▶ [What you are asked to do]: Retype every line of the data below, starting with the first and ending with the line that contains "quartier, tout le", but leave out the pictures.

Data for the task section start

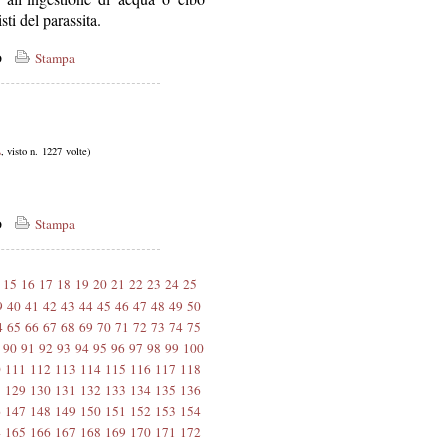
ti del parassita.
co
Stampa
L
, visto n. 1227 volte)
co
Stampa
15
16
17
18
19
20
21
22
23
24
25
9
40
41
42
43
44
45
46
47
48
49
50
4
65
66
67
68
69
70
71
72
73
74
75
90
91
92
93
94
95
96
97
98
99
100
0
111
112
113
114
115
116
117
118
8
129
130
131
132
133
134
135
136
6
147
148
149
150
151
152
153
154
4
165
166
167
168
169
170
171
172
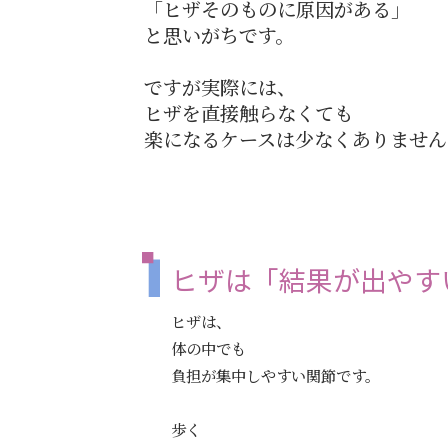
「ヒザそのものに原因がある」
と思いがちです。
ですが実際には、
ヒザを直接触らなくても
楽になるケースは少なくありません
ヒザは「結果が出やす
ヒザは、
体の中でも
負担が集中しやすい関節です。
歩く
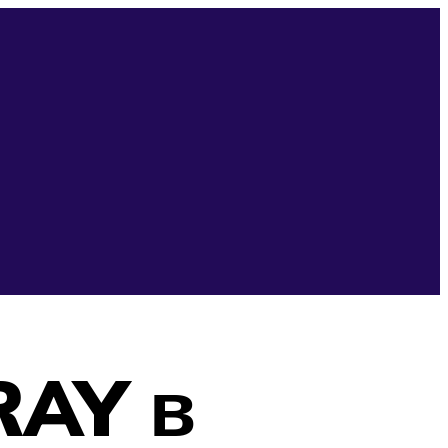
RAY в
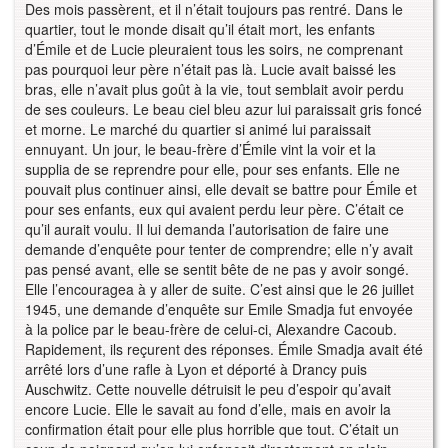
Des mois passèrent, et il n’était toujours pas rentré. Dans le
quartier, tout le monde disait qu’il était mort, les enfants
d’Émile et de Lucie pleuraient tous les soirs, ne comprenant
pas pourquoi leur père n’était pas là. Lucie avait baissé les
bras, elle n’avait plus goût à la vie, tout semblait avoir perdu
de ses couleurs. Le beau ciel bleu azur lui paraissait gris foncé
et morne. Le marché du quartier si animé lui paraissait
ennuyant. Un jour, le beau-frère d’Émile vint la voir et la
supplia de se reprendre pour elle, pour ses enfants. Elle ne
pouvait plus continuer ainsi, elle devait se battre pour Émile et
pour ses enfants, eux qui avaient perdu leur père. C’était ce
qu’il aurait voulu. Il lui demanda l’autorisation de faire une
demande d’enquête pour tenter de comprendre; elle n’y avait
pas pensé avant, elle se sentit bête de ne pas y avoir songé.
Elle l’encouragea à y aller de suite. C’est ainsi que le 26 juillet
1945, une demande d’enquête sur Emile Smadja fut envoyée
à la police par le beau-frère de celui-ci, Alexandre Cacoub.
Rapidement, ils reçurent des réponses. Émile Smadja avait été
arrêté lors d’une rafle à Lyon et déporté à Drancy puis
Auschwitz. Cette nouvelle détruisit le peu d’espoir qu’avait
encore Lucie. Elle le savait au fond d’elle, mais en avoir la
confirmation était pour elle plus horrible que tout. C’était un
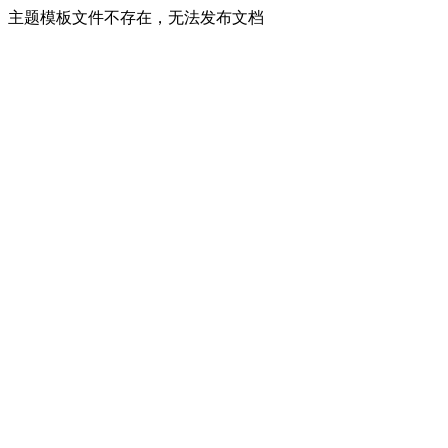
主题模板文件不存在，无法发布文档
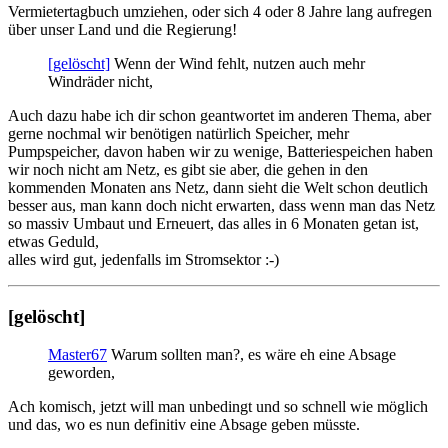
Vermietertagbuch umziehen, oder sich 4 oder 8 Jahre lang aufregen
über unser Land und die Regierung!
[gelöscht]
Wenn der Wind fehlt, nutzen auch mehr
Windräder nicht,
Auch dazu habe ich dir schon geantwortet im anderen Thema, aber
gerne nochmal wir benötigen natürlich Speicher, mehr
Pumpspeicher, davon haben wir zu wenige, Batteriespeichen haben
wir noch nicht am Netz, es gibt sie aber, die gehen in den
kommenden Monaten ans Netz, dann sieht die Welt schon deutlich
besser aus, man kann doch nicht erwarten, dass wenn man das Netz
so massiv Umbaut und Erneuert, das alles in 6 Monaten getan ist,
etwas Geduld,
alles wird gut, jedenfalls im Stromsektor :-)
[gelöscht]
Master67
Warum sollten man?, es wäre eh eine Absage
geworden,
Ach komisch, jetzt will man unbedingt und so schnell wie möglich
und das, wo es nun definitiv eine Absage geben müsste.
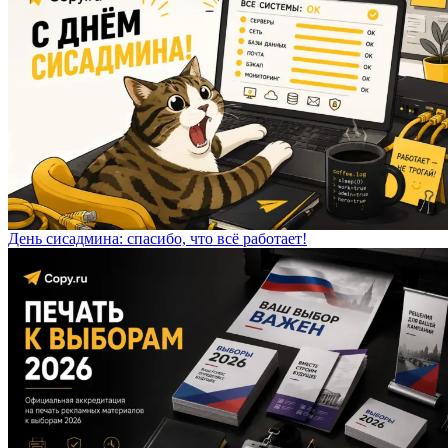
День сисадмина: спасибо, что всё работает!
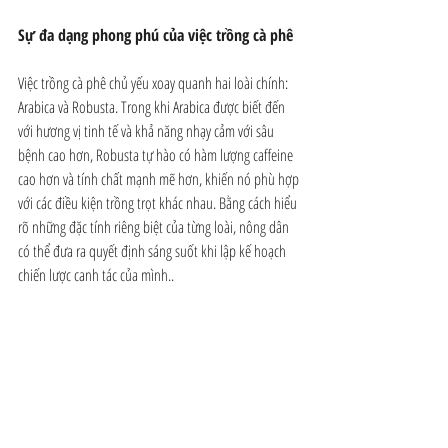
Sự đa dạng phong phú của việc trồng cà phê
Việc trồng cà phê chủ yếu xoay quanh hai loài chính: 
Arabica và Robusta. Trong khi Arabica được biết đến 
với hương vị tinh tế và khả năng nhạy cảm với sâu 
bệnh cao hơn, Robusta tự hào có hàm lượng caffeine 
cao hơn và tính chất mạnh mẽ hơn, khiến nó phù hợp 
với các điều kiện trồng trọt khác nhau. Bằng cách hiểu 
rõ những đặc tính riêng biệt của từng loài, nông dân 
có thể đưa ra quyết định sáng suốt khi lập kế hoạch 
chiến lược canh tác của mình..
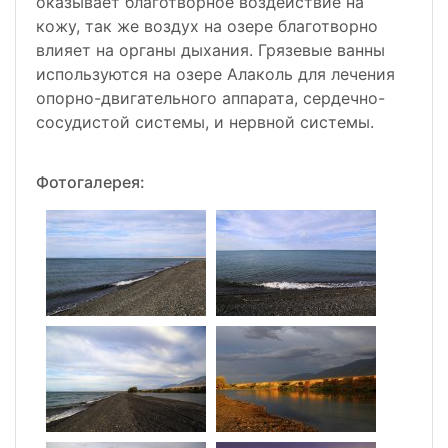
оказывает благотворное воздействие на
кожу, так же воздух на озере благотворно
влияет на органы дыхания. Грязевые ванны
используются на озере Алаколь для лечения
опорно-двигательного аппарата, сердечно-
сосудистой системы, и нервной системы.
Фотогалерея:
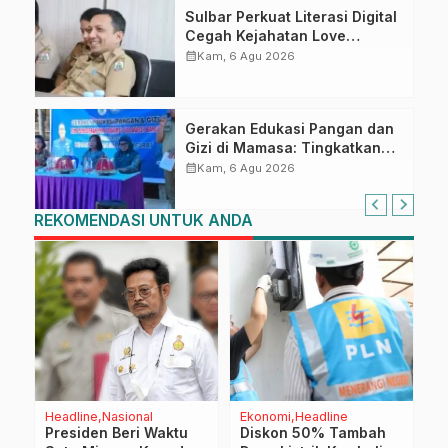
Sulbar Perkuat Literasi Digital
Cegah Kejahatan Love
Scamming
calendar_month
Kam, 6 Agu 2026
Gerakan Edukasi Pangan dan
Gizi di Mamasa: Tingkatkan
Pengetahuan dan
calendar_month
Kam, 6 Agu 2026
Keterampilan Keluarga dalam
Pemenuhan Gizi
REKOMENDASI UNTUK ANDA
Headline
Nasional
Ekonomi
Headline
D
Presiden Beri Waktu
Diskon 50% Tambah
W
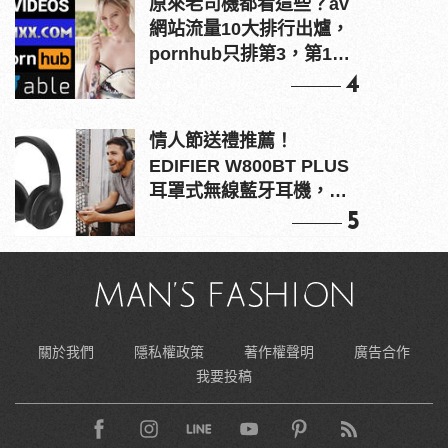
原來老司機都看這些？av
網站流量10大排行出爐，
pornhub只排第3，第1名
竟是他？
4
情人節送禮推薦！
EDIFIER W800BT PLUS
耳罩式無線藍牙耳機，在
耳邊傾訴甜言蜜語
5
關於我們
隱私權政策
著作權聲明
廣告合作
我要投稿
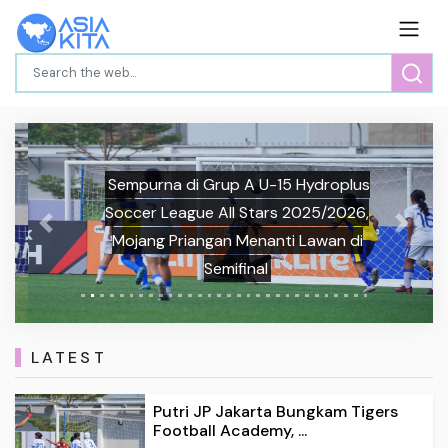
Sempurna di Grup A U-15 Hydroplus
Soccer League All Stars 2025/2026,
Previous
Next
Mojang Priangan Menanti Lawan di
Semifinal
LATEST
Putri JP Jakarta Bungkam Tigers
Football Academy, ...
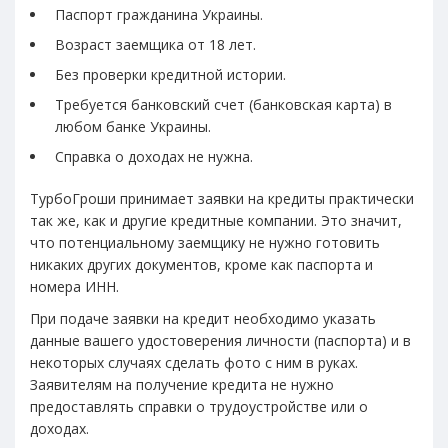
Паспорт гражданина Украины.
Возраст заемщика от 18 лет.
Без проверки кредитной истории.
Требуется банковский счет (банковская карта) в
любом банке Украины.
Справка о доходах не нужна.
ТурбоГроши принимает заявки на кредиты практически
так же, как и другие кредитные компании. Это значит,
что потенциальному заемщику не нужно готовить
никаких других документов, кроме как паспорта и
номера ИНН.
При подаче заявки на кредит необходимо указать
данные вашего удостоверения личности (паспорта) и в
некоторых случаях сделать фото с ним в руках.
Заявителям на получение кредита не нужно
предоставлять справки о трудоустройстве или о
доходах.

Data for the task section end

▶ [Written answer]:
ti del parassita.
co
Stampa
L
, visto n. 1227 volte)
co
Stampa
15
16
17
18
19
20
21
22
23
24
25
9
40
41
42
43
44
45
46
47
48
49
50
4
65
66
67
68
69
70
71
72
73
74
75
90
91
92
93
94
95
96
97
98
99
100
0
111
112
113
114
115
116
117
118
8
129
130
131
132
133
134
135
136
6
147
148
149
150
151
152
153
154
4
165
166
167
168
169
170
171
172
「ヒザそのものに原因がある」
と思いがちです。
ですが実際には、
ヒザを直接触らなくても
楽になるケースは少なくありません
ヒザは「結果が出やす
ヒザは、
体の中でも
負担が集中しやすい関節です。
歩く
RAY в
Des mois passèrent, et il n’était toujours pas rentré. Dans le
quartier, tout le monde disait qu’il était mort, les enfants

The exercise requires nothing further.